次に、この法人が20億円を借入れるとします。借入以外何も起こらなかったと仮定すると、総資産は81億円です。この20億円も81億円✕1%=0.81億円を超えていますから多額の借財です。これで総資産は101億円となります。
さらに、この法人が1億円を借り入れようとします。そうなると、総資産が101億円ですから101億円✕1%=1.01億円となります。となると、この1億円は多額の借財ではなくなってしまいます。
以上は、極端に単純な仮定を設けた例ですが、このように借入が増えているにも関わらず、借入金の総資産に締める割合が相対的に下がってしまうと、理事会決議が不要ということにもなってしまう恐れはあります。
そこで、これを防ぐためには、例えば、純資産の額に対する割合で基準を決定するというのも一つの手段です。純資産の額はそれほど大きく変動はしないからです。
もちろん、その他の指標でも問題はないですし、東京地裁の判決にあるように、借入の目的なども総合的に考慮していくことが重要です。

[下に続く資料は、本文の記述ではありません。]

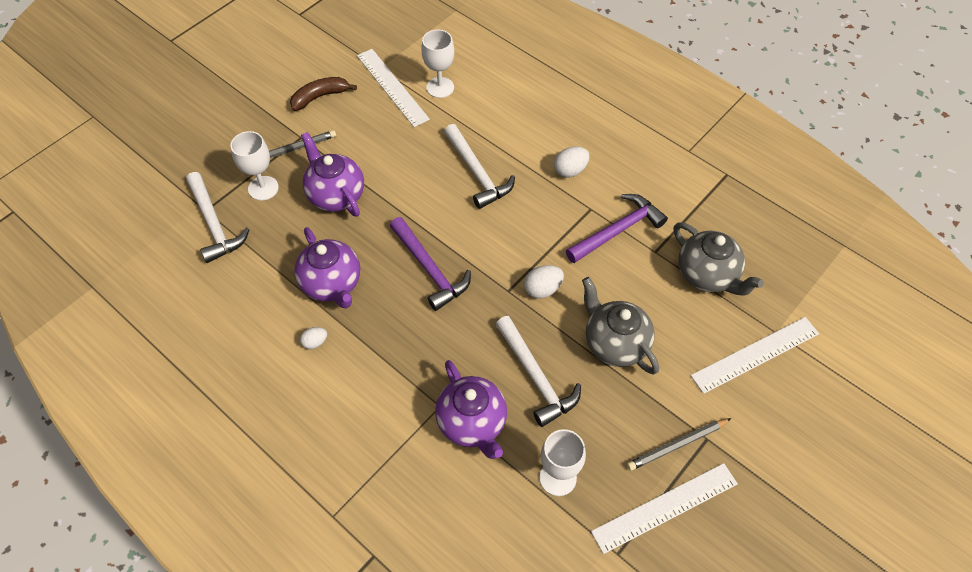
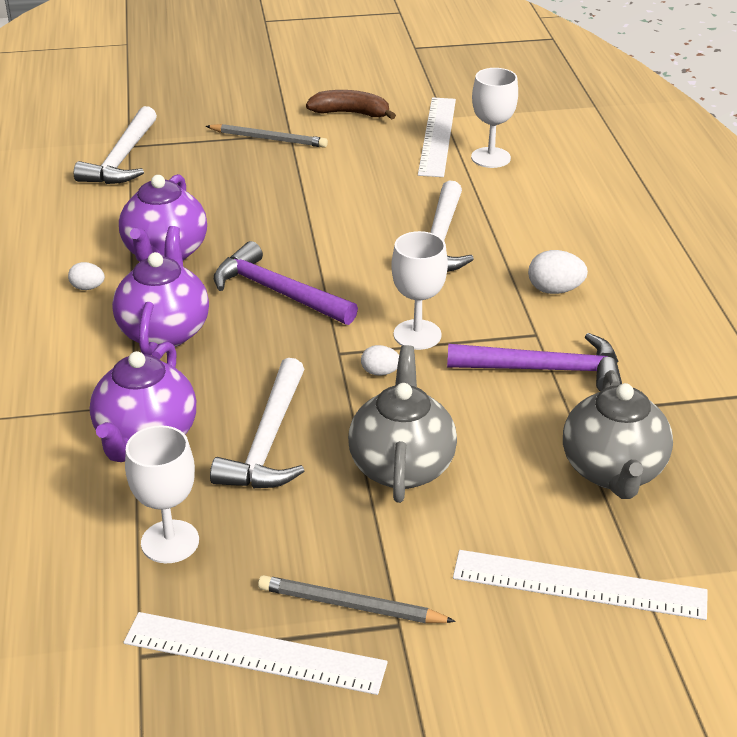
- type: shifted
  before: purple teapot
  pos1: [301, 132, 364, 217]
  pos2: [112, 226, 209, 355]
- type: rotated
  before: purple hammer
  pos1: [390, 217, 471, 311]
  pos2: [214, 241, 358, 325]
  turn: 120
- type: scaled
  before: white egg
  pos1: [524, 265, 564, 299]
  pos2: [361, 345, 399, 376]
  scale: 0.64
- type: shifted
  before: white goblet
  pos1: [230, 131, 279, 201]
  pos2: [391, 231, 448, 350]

そして、このようにして策定した判断基準は理事会運営規程などに明記しておく必要があります。
5.理事会決議のタイミング
最後に、多額の借財の決定を行う理事会のタイミングですが、借入を行うごとに理事会を開催すると、機動性に欠けてしまい、法人の運営に支障が出ます。そこで、3月決算の法人であれば、3月あたりの次年度予算を決議する理事会で、次年度の借入計画を示し、そこで決議を行えばよいと思います。そうすれば、1回の理事会ですむからです。
当然のことながら、いきあたりばったりの借入ではなく、年間予算をしっかりと立てて計画的に借入と返済を行っていくことが必要です。